Wednesday, September 27, 2017

Walking in the Spike Marks of the Greats

Gary Player. Arnie. Jack. Seve. Tom Watson. Tiger. Lefty. Champagne Tony. Sir Nick. Sam Snead. Vardon, Taylor and Braid. Old Tom Morris.

I walked the same fairways that the giants of the game have trod for nearly 150 years. The Home of Golf. The Old Course at Saint Andrews.

Mine was a round that had a little of everything. A perfect drive and pure 7-iron over the Valley of Sin to the green on the final hole. A much less-distinguished nervous opening tee shot. From a sidehill uphill lie next to the infamous "Hell's Bunker," I punched a superb half-6-iron right at the white flag on the 4th green; unfortunately, we were playing the red-flagged 14th hole. I had my share of long, long, long putts on some of the largest double greens in the world: one was about 125 feet. On the 12th, after the other players had hit their tee shots to the right into the rough, I hit my second best drive of the day, right down the middle ... and into one of the courses' more than 100 pot bunkers. On the treacherous Road Hole, the 17th, I ended up in the enormous steep sod-faced bunker guarding the middle of the green - blasted out to about 15 feet and made the putt, though this was after my first tee shot (and my provisional) landed on someone's Old Course Hotel balcony ... my caddie, Steve, described my attempted line as "a bit too aggressive" on the blind shot over the famous sheds.

REQUIRED ACTION: Reproduce verbatim the portion of the Old Course passage from "Wednesday, September 27, 2017" up to and including "at Saint Andrews.". The entries play no part in this work.

EXTRACTED INFORMATION:
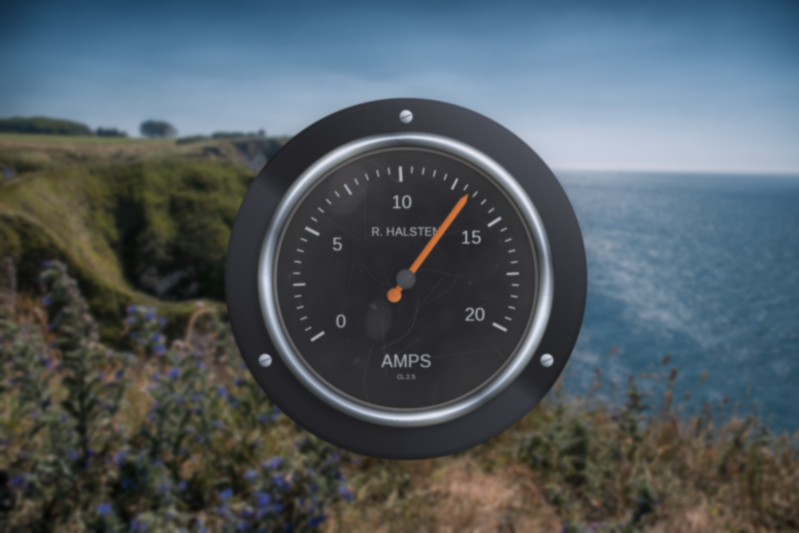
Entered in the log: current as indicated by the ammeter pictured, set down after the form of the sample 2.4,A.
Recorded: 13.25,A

...

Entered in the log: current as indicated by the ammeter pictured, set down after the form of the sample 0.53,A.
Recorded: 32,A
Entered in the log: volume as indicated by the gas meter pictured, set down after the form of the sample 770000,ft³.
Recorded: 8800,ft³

==

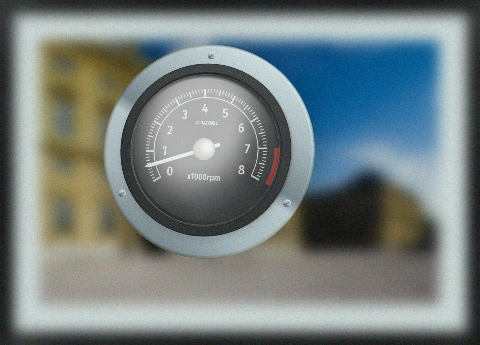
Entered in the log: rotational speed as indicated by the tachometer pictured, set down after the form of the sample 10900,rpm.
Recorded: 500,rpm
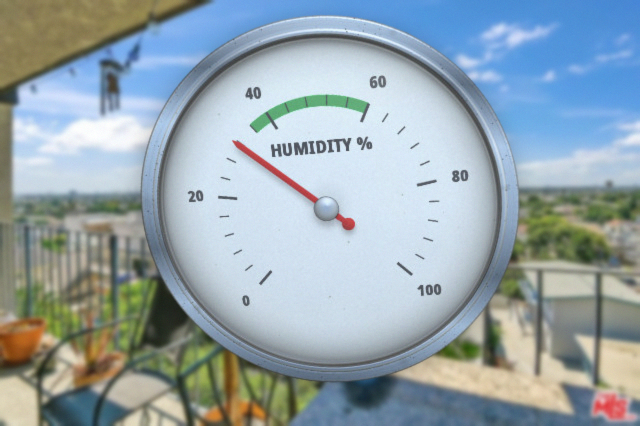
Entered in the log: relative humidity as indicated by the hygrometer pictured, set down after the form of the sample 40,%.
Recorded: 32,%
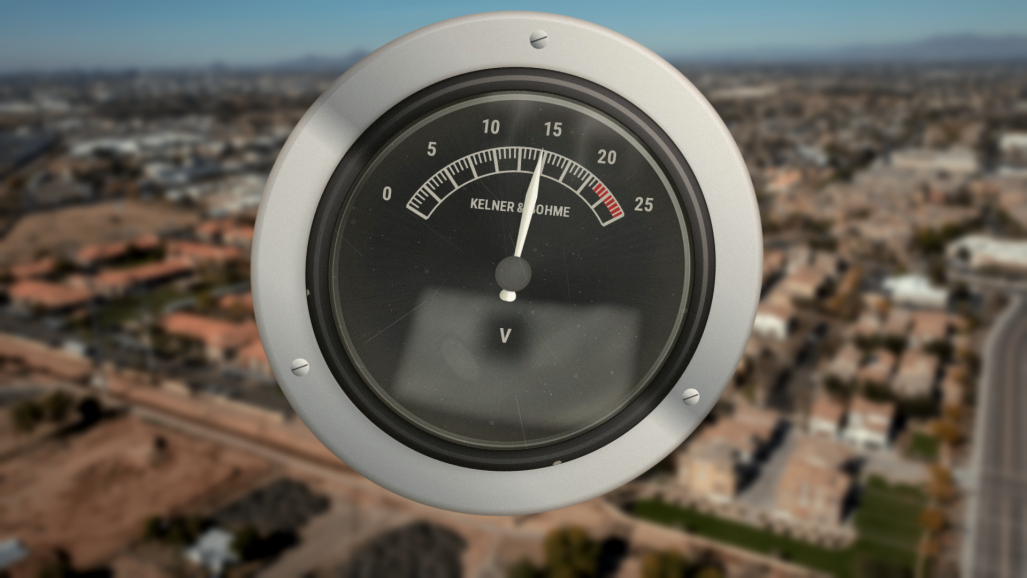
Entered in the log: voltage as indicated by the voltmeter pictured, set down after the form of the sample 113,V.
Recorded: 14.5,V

ANSWER TO THE EXERCISE:
Wednesday, September 27, 2017

Walking in the Spike Marks of the Greats

Gary Player. Arnie. Jack. Seve. Tom Watson. Tiger. Lefty. Champagne Tony. Sir Nick. Sam Snead. Vardon, Taylor and Braid. Old Tom Morris.

I walked the same fairways that the giants of the game have trod for nearly 150 years. The Home of Golf. The Old Course at Saint Andrews.